Advice to Law Students
“Learn to see value in every human being and truly read the papers that are the foundation of this Country. Study and understand the Constitution and The Federalist Papers. They demonstrate how this democracy was formulated. Know your history because it shapes today in ways you will never appreciate fully otherwise. Be prepared to examine yourself for your own conflicts in logic and your own biases. Learn how lawyers can become accomplices to injustice, even if unintentionally.
“Harriet Tubman, Sojourner Truth, Alexander Hamilton, W.E.B Du Bois, Langston Hughes, James Baldwin, Gandhi, Malala Yousafzai, Martin Luther King, A. Phillip Randolph, Rosa Parks, Thurgood Marshall, Ralph Abernathy, and Joseph Lowery inspire me. Malcolm X of course. And our President Barack Obama and the First Lady Michelle Obama. I am also inspired by the countless individuals who face oppression and injustice in their lives daily but continue to work toward a better world. I am inspired by those who fight for those who are limited in power or face nearly insurmountable odds. I think the work of those individuals is the key to making the world a place where love conquers hate and fear.

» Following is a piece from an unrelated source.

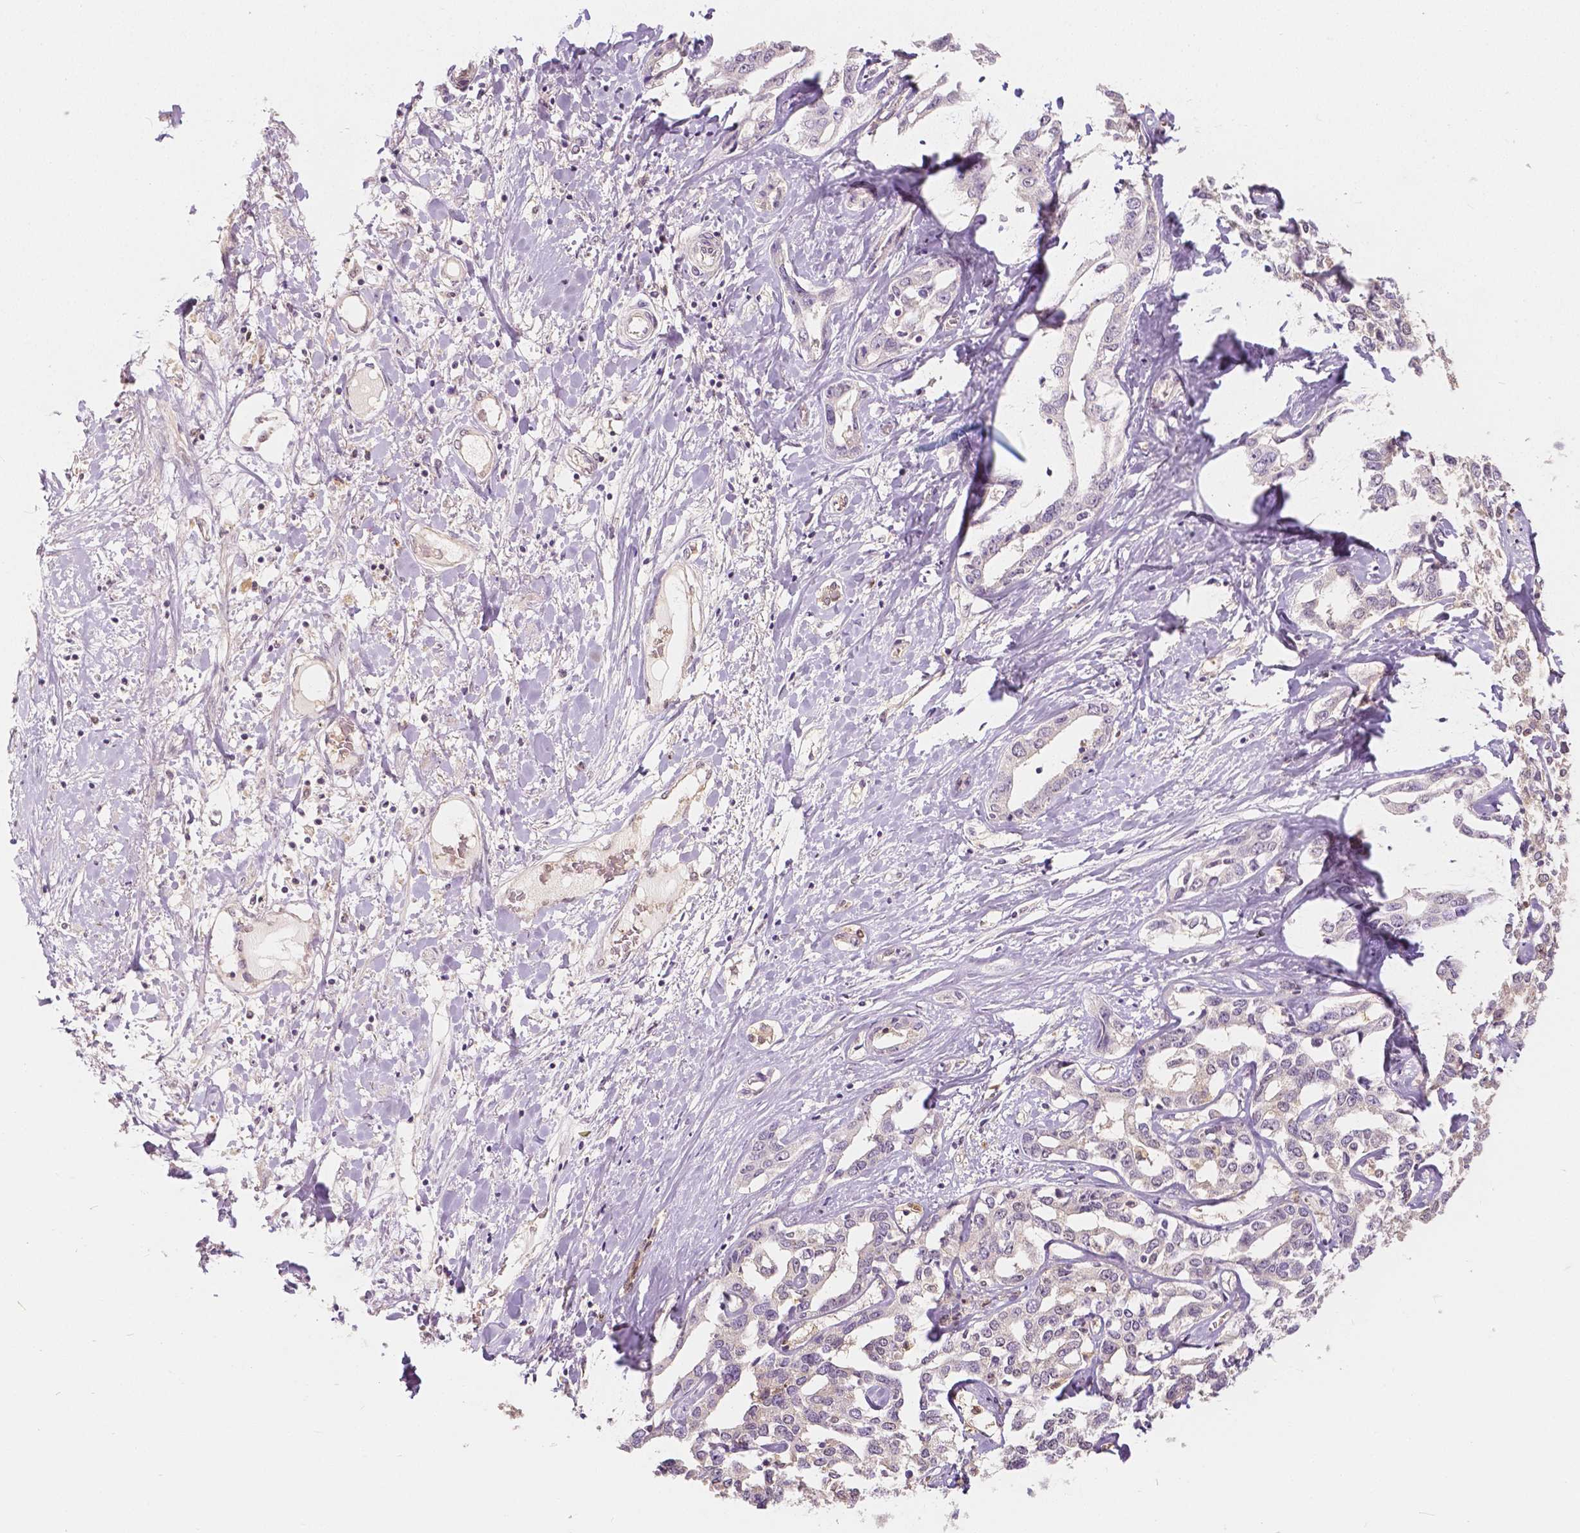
{"staining": {"intensity": "negative", "quantity": "none", "location": "none"}, "tissue": "liver cancer", "cell_type": "Tumor cells", "image_type": "cancer", "snomed": [{"axis": "morphology", "description": "Cholangiocarcinoma"}, {"axis": "topography", "description": "Liver"}], "caption": "Immunohistochemistry (IHC) of human cholangiocarcinoma (liver) reveals no staining in tumor cells.", "gene": "NAPRT", "patient": {"sex": "male", "age": 59}}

“The day I wore that button and was found in contempt changed my life, the effect of it are still rippling, some in destructive ways and others in very inspiring ways. I wore it because my soul was so tired from all the inequities I had seen over my 4 years of practice. I was exhausted from losing a series of small battles for understanding for my vulnerable clients. I was tired of the indifference of the prosecutorial offices. And all I could think to do was wear this button for a little joy. For a small win. To hope to change someone’s mind.”